● **INSTRUCTION 1**
Reproduce, word for word, the portion of the grocery shopping comments between "Like you should" and "last half hour.", inclusive.

═════ DOCUMENT EXCERPT ═════

Any time I would go to CVS to buy condoms, I would also buy one or two things I didn’t actually need, just so it didn’t look like I went in there to exclusively buy condoms.

Do you ever get the talky cashier that has to comment on your purchases? “Ooh, is this noodle bowl good? I love this juice blend! (sees immodium tablets) Oh, um, did you find everything you need?” I should be able to fire this person on the spot.

I’m the guy that is silently judging you based on what is in your cart. Does anyone really need that much cream cheese?!

Like you should be.

Don't ever move to Oregon. The supermarket cashiers comment on every single fucking thing you put on the conveyor belt and ask what you're making. Apparently "none of your goddamned business" isn't considered a polite response.

As a former grocery bagger, I can confirm this is the correct way. The fact that Magary never once mentioned keeping the cold items together tells me he’s absolutely full of shit on this subject, and should not be trusted.

I’m looking at and judging what you have in your cart. But it’s okay because you’ll never see me again and if you do, you’ll think to yourself “I’ve seen that guy before, but can’t remember where” and all will be okay in the world.

Only if you’re there when the store is super slow, like late at night. That’s when the checkout clerk and bag boys are bored, and you’re the one customer they’ve had in the last half hour.

Just try to remember that it’s all in your mind and nobody cares what you’re buying. Besides, if other people weren’t buying it too, it wouldn’t be in the store to begin with. They aren’t stocking the shelves with only the stuff that you buy.

We may say we’re not and that we’re too busy checking our own cart and prepping for the conveyor belt load or checking our phones but we see what you buy, we see all of it you creepy, nasty man.

I gave up being embarrassed by grocery items for lent. ‘Yea, I need the Cruex because MY FUCKIN’ BALLS ITCH! You gotta problem with that, asshole?!’ ‘Yea, I’m buying Kotex. So what?!! I gotta woman at home! Do you?!!’

I look at and judge everything in everyone’s cart around me. I judge it HARD. But I also buy a lot of Immodium so whatevs.

═════

● **INSTRUCTION 2**
Quote the records below exactly, from the line that contains "True or false: Approbations" through the end of the records, inclusive. Leave the pictures out of your answer.

═════ DATA SUPPLIED ═════

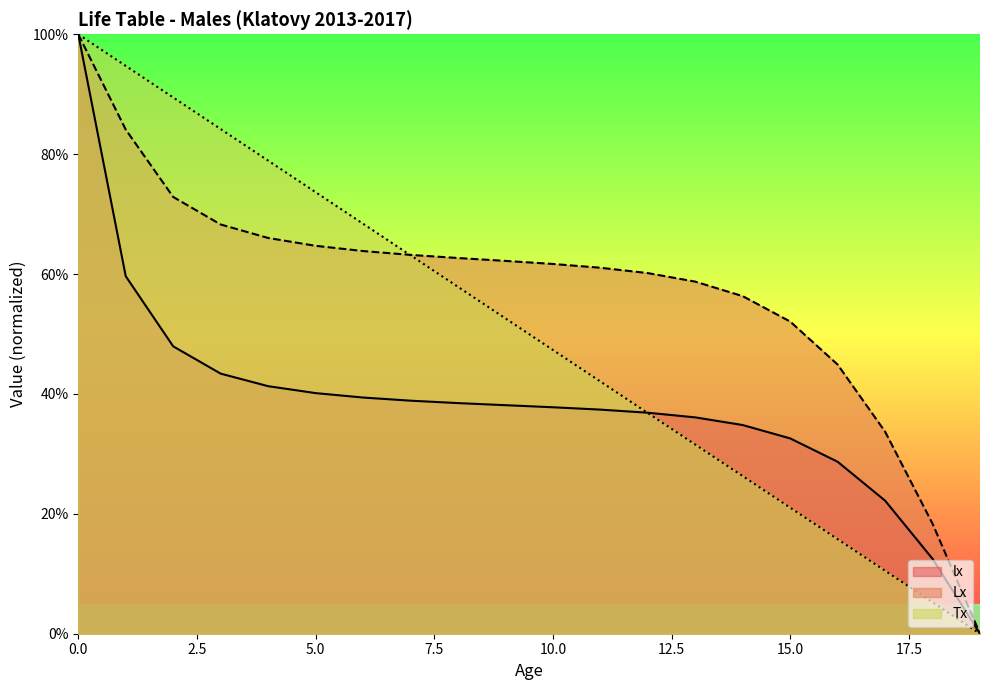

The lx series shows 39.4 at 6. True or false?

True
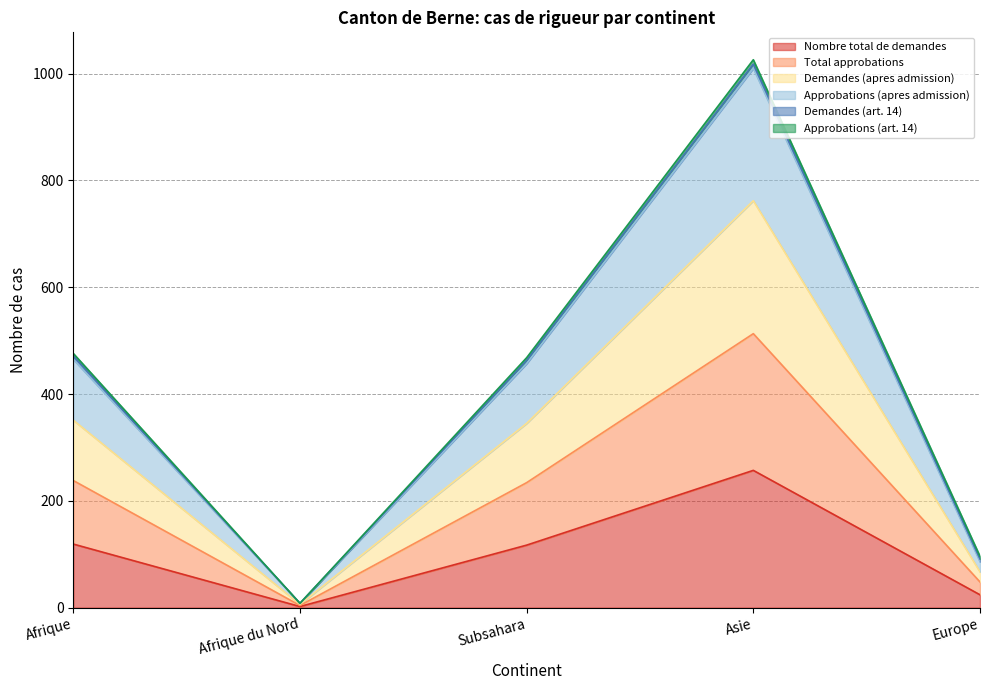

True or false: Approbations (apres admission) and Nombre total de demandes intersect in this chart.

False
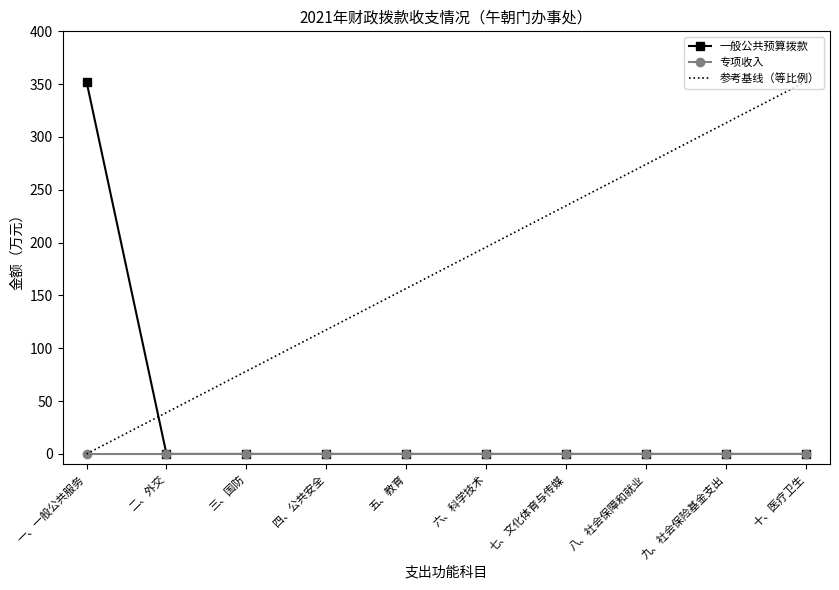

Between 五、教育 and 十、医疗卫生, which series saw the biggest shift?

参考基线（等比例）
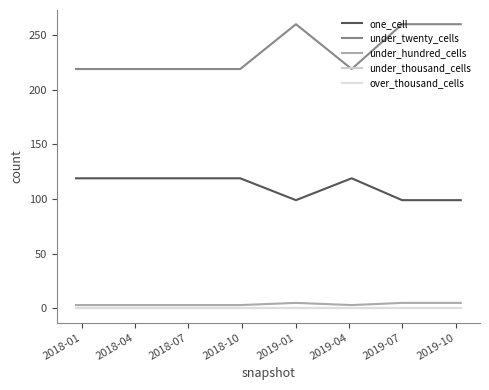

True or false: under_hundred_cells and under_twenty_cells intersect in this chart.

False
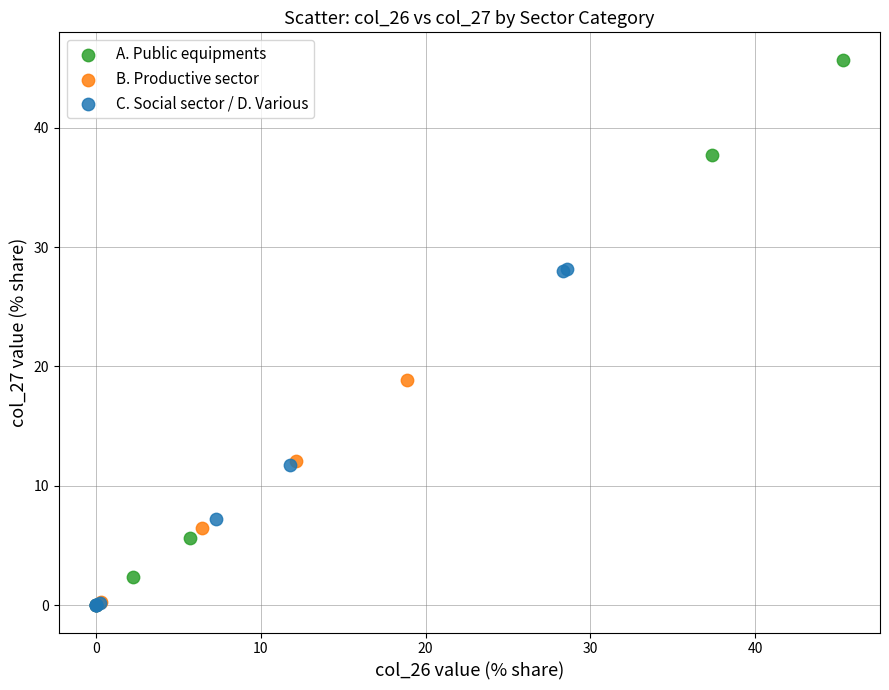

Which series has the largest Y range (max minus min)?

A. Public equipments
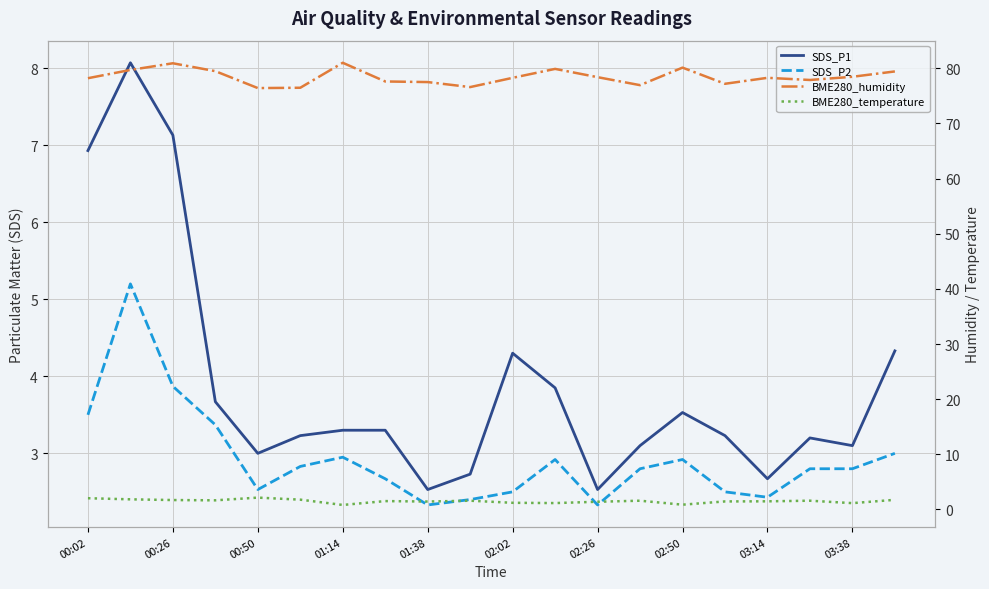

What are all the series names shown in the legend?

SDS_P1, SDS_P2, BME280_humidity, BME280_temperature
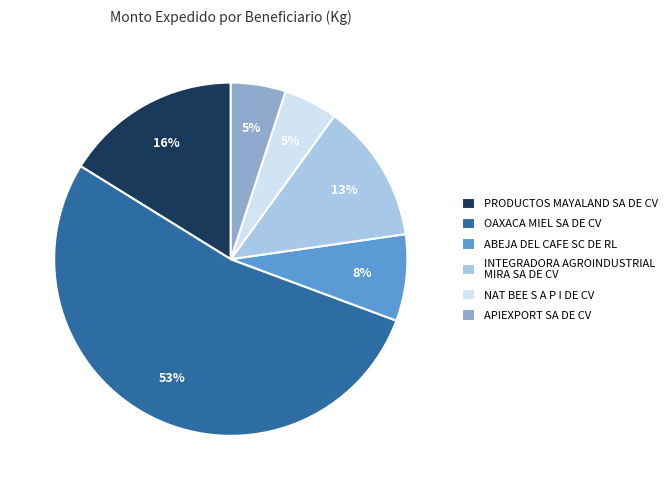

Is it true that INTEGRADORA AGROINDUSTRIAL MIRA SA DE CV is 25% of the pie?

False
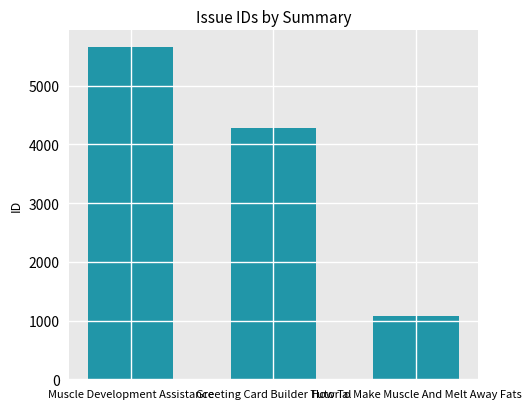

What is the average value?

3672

═════

● **EXPECTED ANSWER 1**
Like you should be.

Don't ever move to Oregon. The supermarket cashiers comment on every single fucking thing you put on the conveyor belt and ask what you're making. Apparently "none of your goddamned business" isn't considered a polite response.

As a former grocery bagger, I can confirm this is the correct way. The fact that Magary never once mentioned keeping the cold items together tells me he’s absolutely full of shit on this subject, and should not be trusted.

I’m looking at and judging what you have in your cart. But it’s okay because you’ll never see me again and if you do, you’ll think to yourself “I’ve seen that guy before, but can’t remember where” and all will be okay in the world.

Only if you’re there when the store is super slow, like late at night. That’s when the checkout clerk and bag boys are bored, and you’re the one customer they’ve had in the last half hour.

● **EXPECTED ANSWER 2**
True or false: Approbations (apres admission) and Nombre total de demandes intersect in this chart.

False

Between 五、教育 and 十、医疗卫生, which series saw the biggest shift?

参考基线（等比例）

True or false: under_hundred_cells and under_twenty_cells intersect in this chart.

False

Which series has the largest Y range (max minus min)?

A. Public equipments

What are all the series names shown in the legend?

SDS_P1, SDS_P2, BME280_humidity, BME280_temperature

Is it true that INTEGRADORA AGROINDUSTRIAL MIRA SA DE CV is 25% of the pie?

False

What is the average value?

3672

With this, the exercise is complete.